第28章 たちこめる霧に包まれたひとつの星
どうしてだかマヤがレイモンド卿のプロポーズを受け入れて結婚すると勝手に思いこんでいるラドクリフは、エルヴィンの次の言葉に飛び上がって喜んだ。
「ラドクリフ、マヤはレイモンド卿とは結婚しない」
「本当ですかい? それでこそマヤだ。どこに行っても立派にやっていけるとは思うが、やっぱりここで俺たちと一緒の方がいいに決まっている!」
「あぁ、そうだな。それから…」
エルヴィンはちらりとリヴァイとマヤの二人に視線を送ってから、ラドクリフに告げた。
「リヴァイとマヤは、つきあうことになったそうだ」
「へ?」
ラドクリフはリヴァイを見て、マヤを見て。
「へ? 今なんて?」
「二人はつきあっている」
「うおぉぉぉ! そうですかい!」
ラドクリフは熊のようにリヴァイに突進した。
「リヴァイ! 俺はな、お前がマヤに惚れていると団長やハンジが言っているのを聞いてもな、イマイチ信じられなかったというかぴんと来てなかったんだが、そうか! 本当だったんだな!」
リヴァイの顔に唾を飛ばしそうな勢いでしゃべりかけたかと思うと、次はマヤだ。
「マヤ、お前は本当にいい子だ。花を愛する人間は幸せになるべきだもんな。でもあれだな…、リヴァイとつきあっているということは、マヤもリヴァイが好きだってことか…。本当なのか? 今でも信じられんが? どうなんだ? 好きなのか?」
「……はい」
勢いに押されてYESの返事をしてしまったマヤは、興奮したラドクリフに両手をがしっと掴まれて、ぶんぶんと上下に振りまわされた。

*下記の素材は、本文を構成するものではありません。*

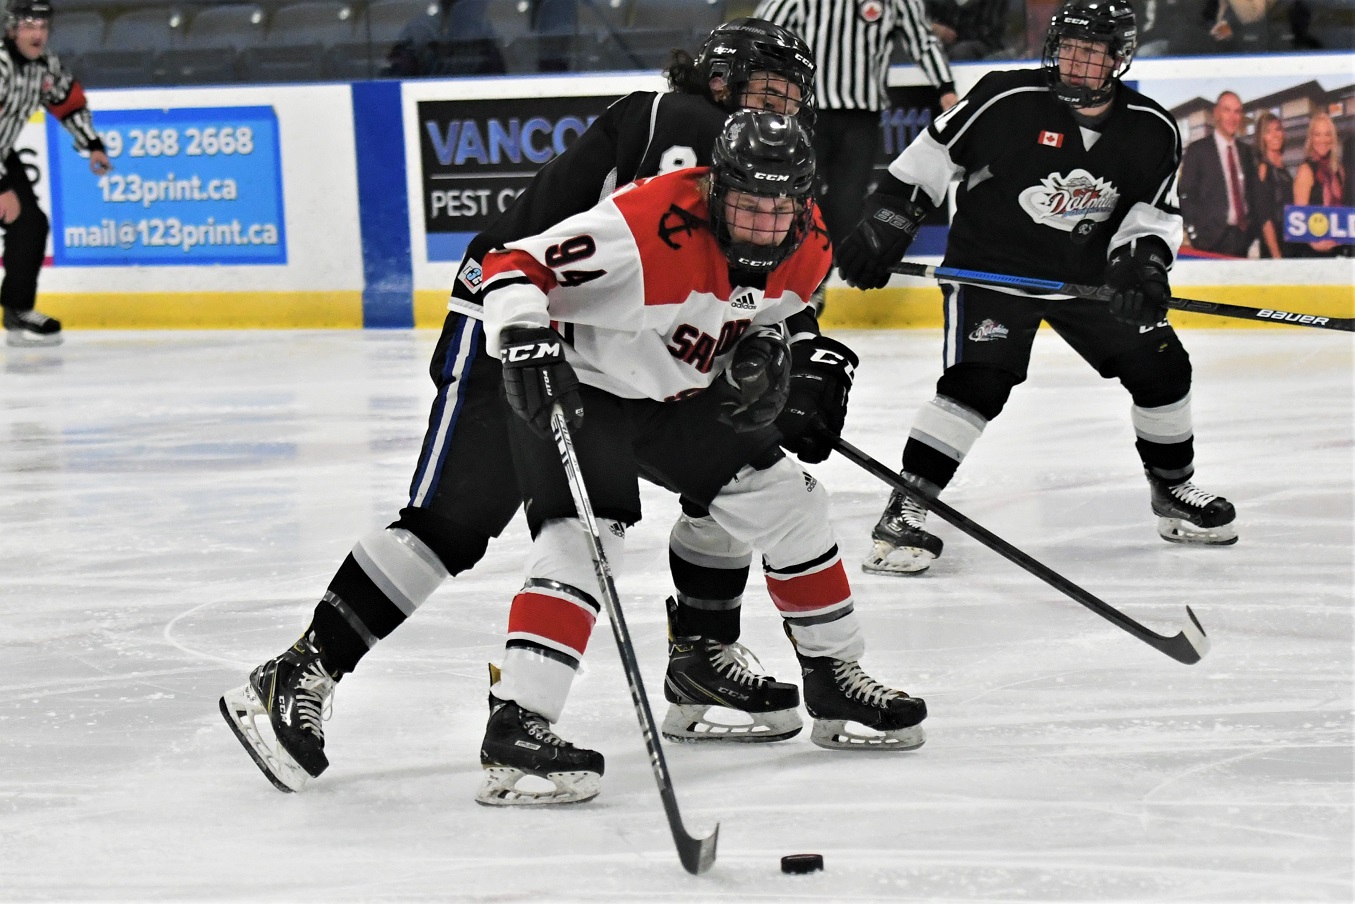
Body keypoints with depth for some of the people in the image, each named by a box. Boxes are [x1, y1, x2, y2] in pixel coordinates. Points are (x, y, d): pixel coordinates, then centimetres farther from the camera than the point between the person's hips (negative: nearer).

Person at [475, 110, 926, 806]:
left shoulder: (805, 248, -10)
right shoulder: (647, 226, -34)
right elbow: (514, 266, -34)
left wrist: (765, 348, -5)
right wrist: (527, 341, -50)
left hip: (679, 395, 8)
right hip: (578, 385, -7)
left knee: (783, 499, 10)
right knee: (585, 533, -26)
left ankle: (835, 678, 28)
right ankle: (514, 727, -33)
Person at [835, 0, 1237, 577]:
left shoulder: (1152, 131, -7)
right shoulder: (1007, 100, -19)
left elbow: (1156, 213, -1)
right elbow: (935, 153, -8)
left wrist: (1142, 261, -21)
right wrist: (886, 220, -8)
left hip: (1087, 275, 5)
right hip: (990, 265, -5)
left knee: (1160, 367, 6)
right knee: (976, 383, -21)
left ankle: (1173, 490, 28)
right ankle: (904, 513, -17)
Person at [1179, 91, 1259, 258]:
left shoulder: (1245, 151, 15)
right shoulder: (1198, 150, -1)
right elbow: (1186, 196, -4)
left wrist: (1252, 225, 5)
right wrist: (1195, 234, -11)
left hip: (1243, 236, 5)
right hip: (1212, 239, -5)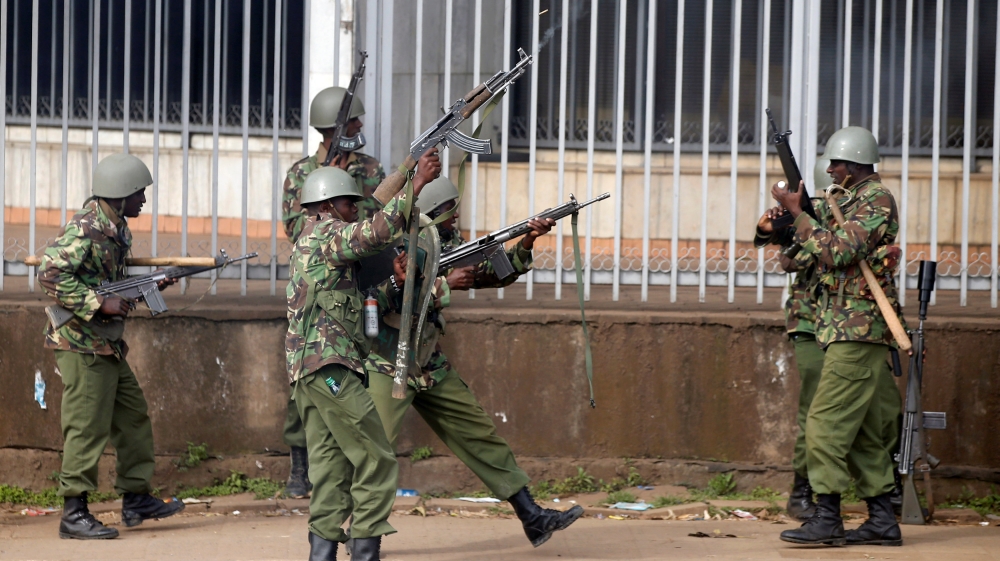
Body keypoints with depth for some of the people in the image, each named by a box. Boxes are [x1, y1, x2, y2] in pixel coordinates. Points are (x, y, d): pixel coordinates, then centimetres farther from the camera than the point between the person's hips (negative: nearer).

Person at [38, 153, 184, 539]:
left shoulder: (116, 228, 11)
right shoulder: (84, 229, -18)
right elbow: (50, 276, -26)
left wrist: (149, 287, 7)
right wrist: (101, 304, -26)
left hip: (108, 345, 10)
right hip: (81, 345, -10)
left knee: (132, 418, 14)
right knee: (88, 428, -6)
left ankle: (136, 500, 23)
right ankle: (74, 514, 0)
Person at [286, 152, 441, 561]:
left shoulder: (309, 244, 26)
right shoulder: (325, 233, -4)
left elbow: (361, 308, 24)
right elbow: (375, 233, -24)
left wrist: (395, 284, 8)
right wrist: (417, 185, -24)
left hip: (308, 373, 10)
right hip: (329, 368, -10)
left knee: (331, 467, 8)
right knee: (376, 461, -7)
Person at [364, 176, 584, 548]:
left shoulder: (445, 242, 6)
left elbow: (493, 273, 11)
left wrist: (527, 242, -4)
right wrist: (446, 284, -23)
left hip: (431, 367, 7)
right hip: (388, 367, -7)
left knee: (480, 436, 7)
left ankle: (532, 517, 10)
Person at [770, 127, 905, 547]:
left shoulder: (876, 199, -11)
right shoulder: (850, 200, 19)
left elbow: (838, 251, -21)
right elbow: (823, 255, 23)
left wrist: (797, 213, -14)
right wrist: (793, 217, 9)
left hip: (857, 330, -10)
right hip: (851, 330, 10)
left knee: (826, 422, -12)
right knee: (862, 428, 11)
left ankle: (826, 518, -12)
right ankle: (882, 520, 13)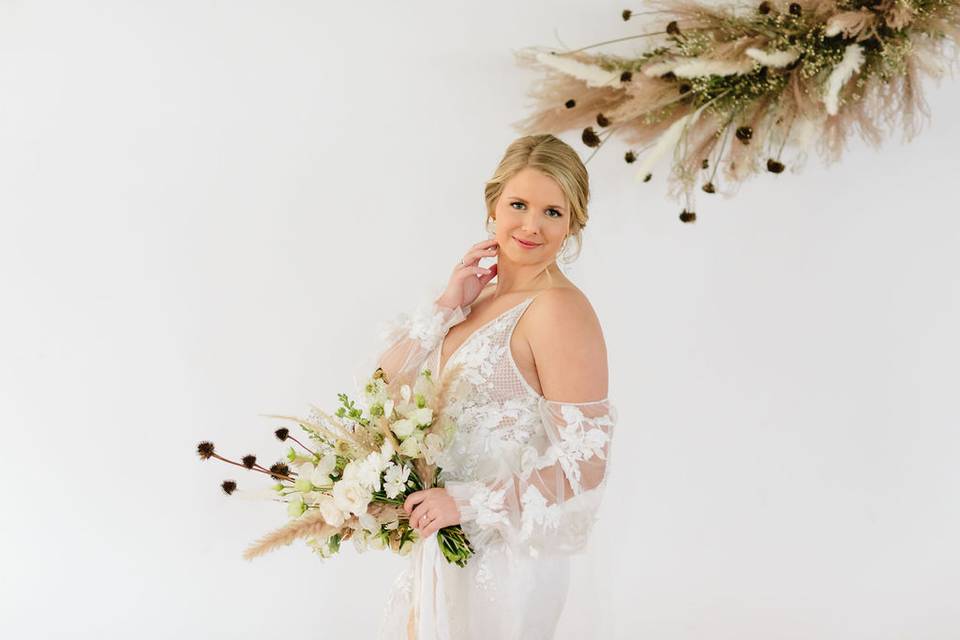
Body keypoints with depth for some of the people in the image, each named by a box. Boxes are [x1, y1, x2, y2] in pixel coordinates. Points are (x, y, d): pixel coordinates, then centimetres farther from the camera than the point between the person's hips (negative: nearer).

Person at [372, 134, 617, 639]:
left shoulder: (558, 310, -20)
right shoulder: (481, 292, 4)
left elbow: (584, 463, -22)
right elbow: (390, 377, 4)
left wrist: (466, 504, -20)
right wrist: (449, 304, -8)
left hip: (505, 545, -7)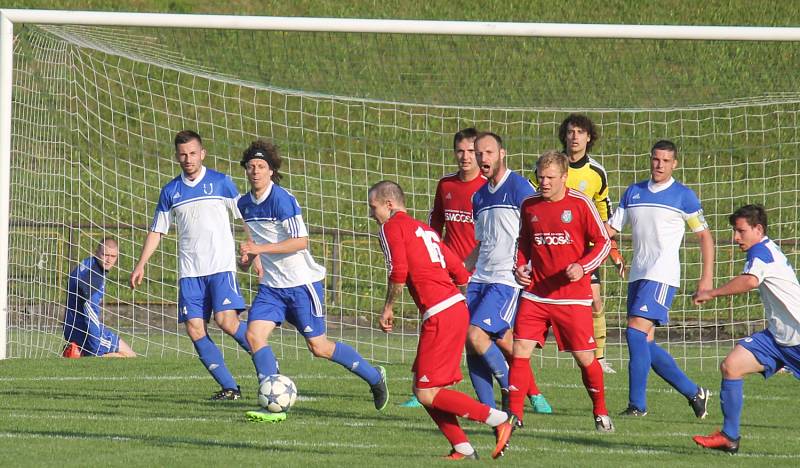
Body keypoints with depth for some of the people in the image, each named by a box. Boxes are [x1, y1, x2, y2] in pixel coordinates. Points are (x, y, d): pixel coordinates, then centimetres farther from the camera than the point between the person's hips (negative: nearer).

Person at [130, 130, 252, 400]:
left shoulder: (220, 183, 3)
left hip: (221, 266, -4)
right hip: (189, 272, 4)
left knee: (226, 320, -20)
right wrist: (141, 264, 8)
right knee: (195, 329, -7)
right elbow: (157, 231, 17)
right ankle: (229, 387, -3)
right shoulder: (170, 192, 11)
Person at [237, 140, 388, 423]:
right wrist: (248, 257, 7)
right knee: (254, 335, -13)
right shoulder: (245, 204, 8)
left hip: (302, 283, -7)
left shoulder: (281, 199, -17)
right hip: (271, 285, 7)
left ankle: (374, 377, 21)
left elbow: (300, 241, -22)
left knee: (319, 348, -1)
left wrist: (259, 249, -25)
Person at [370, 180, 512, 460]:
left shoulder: (392, 227, -1)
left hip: (439, 316, -9)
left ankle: (497, 419, -10)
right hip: (457, 308, 9)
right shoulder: (425, 229, 24)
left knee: (427, 394, -7)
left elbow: (399, 272, -14)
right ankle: (462, 448, 9)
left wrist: (388, 308, -2)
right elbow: (460, 273, 22)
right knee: (421, 387, 14)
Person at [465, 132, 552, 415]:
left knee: (476, 335, -18)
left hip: (507, 280, -8)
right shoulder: (479, 197, 18)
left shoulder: (519, 187, -6)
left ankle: (512, 391, -2)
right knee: (470, 343, -2)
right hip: (480, 280, 8)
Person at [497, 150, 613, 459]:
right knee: (520, 350, -10)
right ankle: (514, 416, -4)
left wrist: (582, 267, -18)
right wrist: (520, 267, 3)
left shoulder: (580, 204, -6)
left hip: (573, 296, -3)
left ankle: (601, 413, 24)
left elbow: (603, 242, -3)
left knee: (585, 357, 1)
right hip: (535, 293, 3)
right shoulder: (529, 206, 7)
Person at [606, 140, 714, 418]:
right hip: (638, 275, 7)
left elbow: (704, 235, 4)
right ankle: (694, 393, 17)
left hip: (662, 275, -7)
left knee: (636, 332, -18)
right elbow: (611, 229, 14)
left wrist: (707, 277, -2)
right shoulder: (633, 193, 14)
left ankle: (637, 404, -14)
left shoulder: (684, 196, 0)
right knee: (645, 344, 5)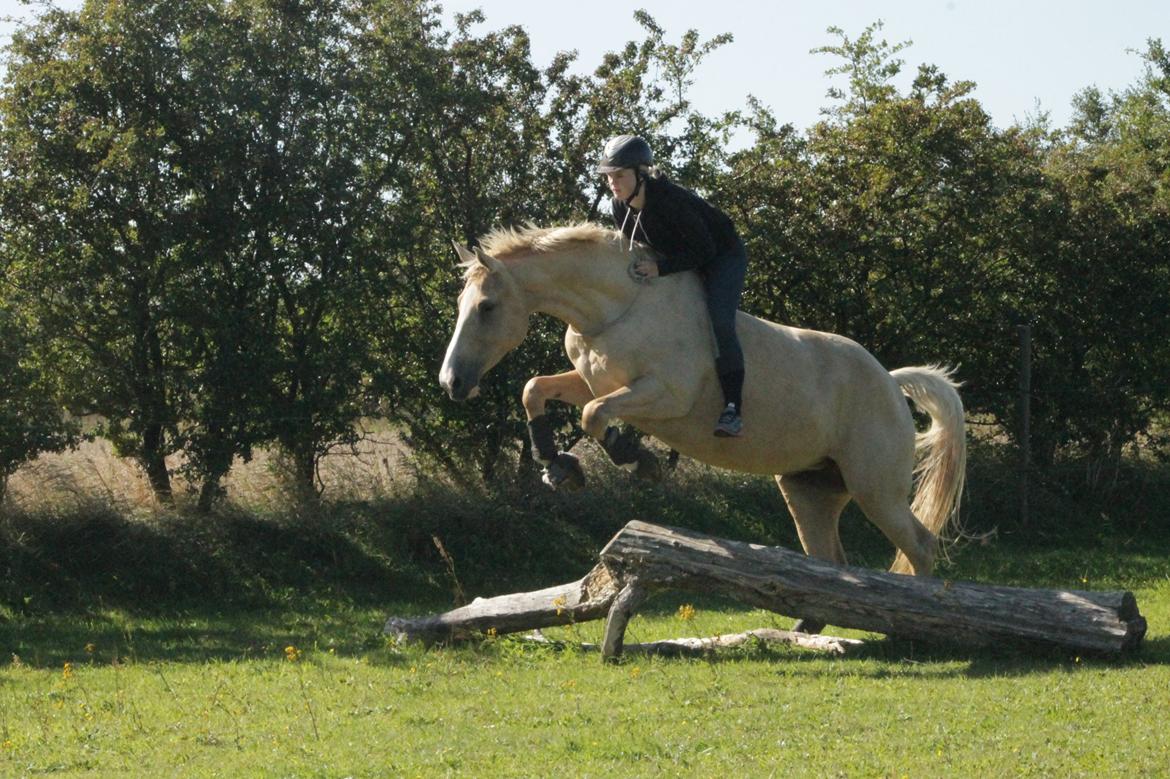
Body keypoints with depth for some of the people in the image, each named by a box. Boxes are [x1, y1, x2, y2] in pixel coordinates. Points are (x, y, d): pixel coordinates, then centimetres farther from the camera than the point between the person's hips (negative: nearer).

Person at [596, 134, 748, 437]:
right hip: (681, 258, 9)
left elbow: (704, 250, -31)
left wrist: (661, 268, -37)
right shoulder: (621, 207, -12)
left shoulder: (670, 199, -35)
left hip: (722, 256, -9)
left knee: (719, 322, -26)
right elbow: (629, 245, 7)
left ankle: (733, 408, -30)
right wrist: (636, 267, -13)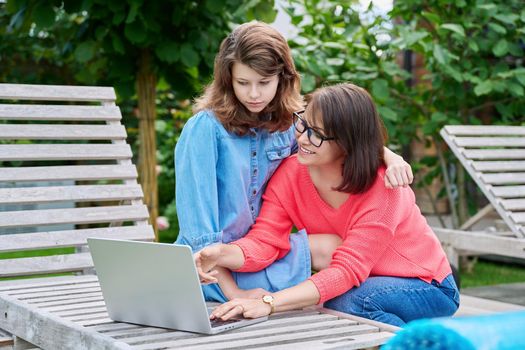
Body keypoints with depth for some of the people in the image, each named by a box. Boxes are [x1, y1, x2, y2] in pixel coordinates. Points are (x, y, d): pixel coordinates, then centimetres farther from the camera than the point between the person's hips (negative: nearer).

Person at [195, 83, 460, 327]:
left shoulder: (381, 187, -26)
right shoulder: (290, 173, -11)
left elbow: (348, 269, -33)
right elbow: (264, 241, -17)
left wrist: (268, 303, -44)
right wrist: (221, 254, -40)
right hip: (363, 285, 5)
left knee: (346, 301, -33)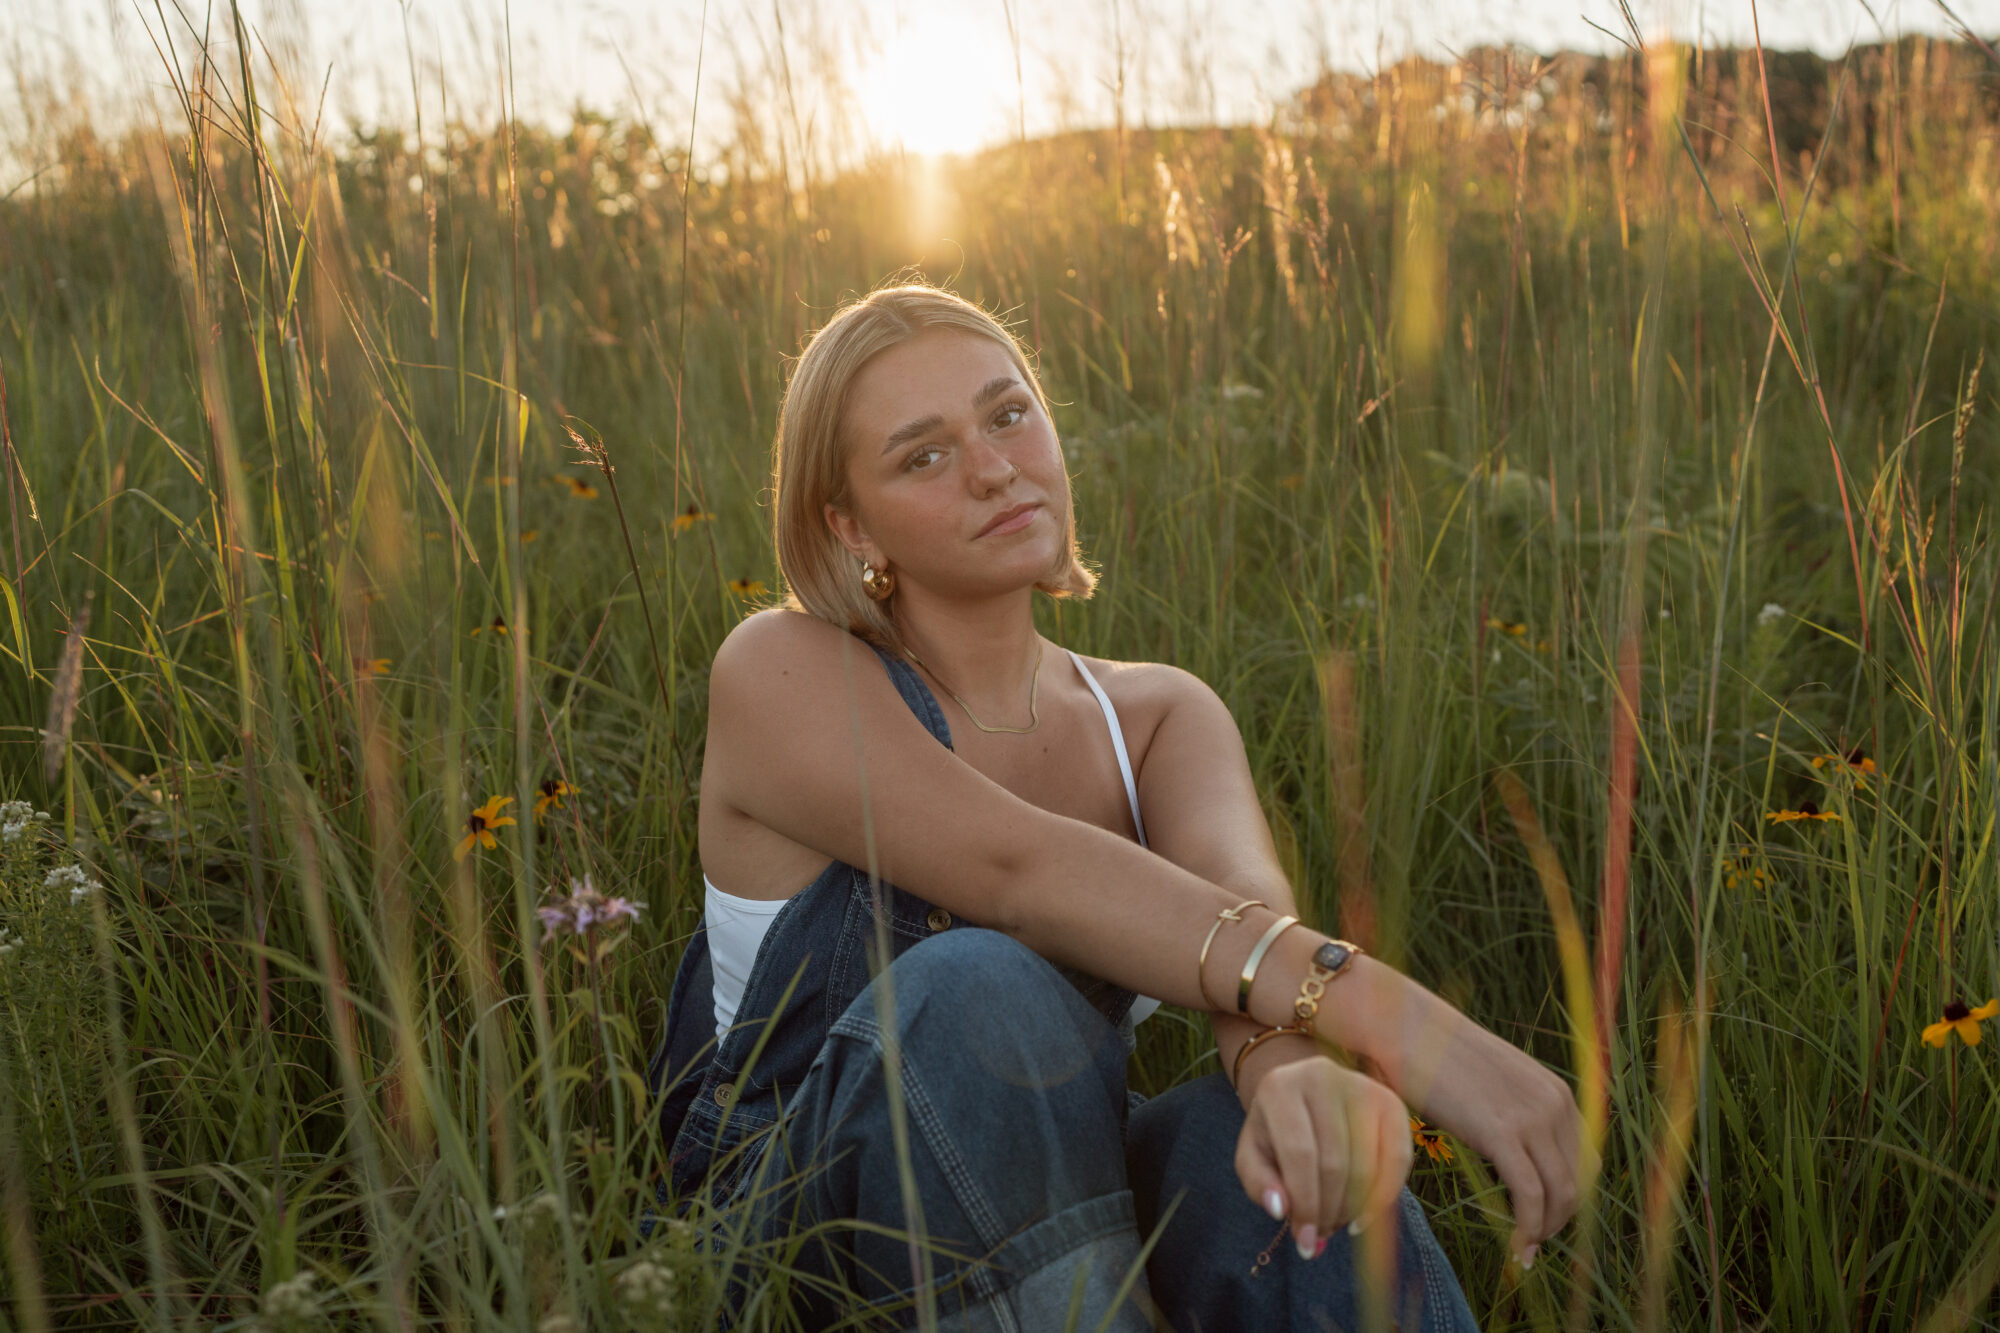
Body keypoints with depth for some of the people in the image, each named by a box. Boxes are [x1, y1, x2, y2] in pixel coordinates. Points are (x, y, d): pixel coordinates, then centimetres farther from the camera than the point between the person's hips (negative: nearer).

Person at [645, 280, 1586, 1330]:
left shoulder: (1161, 717, 4)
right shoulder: (779, 673, -10)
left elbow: (1239, 897, -18)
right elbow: (1022, 867, -26)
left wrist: (1297, 1067, -43)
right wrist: (1387, 1015, -37)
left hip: (1048, 1213, 3)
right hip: (804, 1233, -2)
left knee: (1277, 1142, -32)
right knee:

「そうかそうか! それでリヴァイのどこが好きなんだ? 喧嘩は強いかもしれんが愛想は悪いし、大体一緒にいて話が弾むタイプでもないしな」
「えっ、あっ、それは…」
「ラドクリフ!」
困っているマヤにハンジが助け舟を出したのかと思いきや。
「リヴァイはマヤと二人のときは態度が違うんじゃないかなぁ! ねぇマヤ、どうなんだい? リヴァイは優しい? 手を握って愛をささやくのかい?」
「そんなこと…!」
手を握られ、質問の矢が飛び、マヤは泡を吹いて卒倒しそうになっている。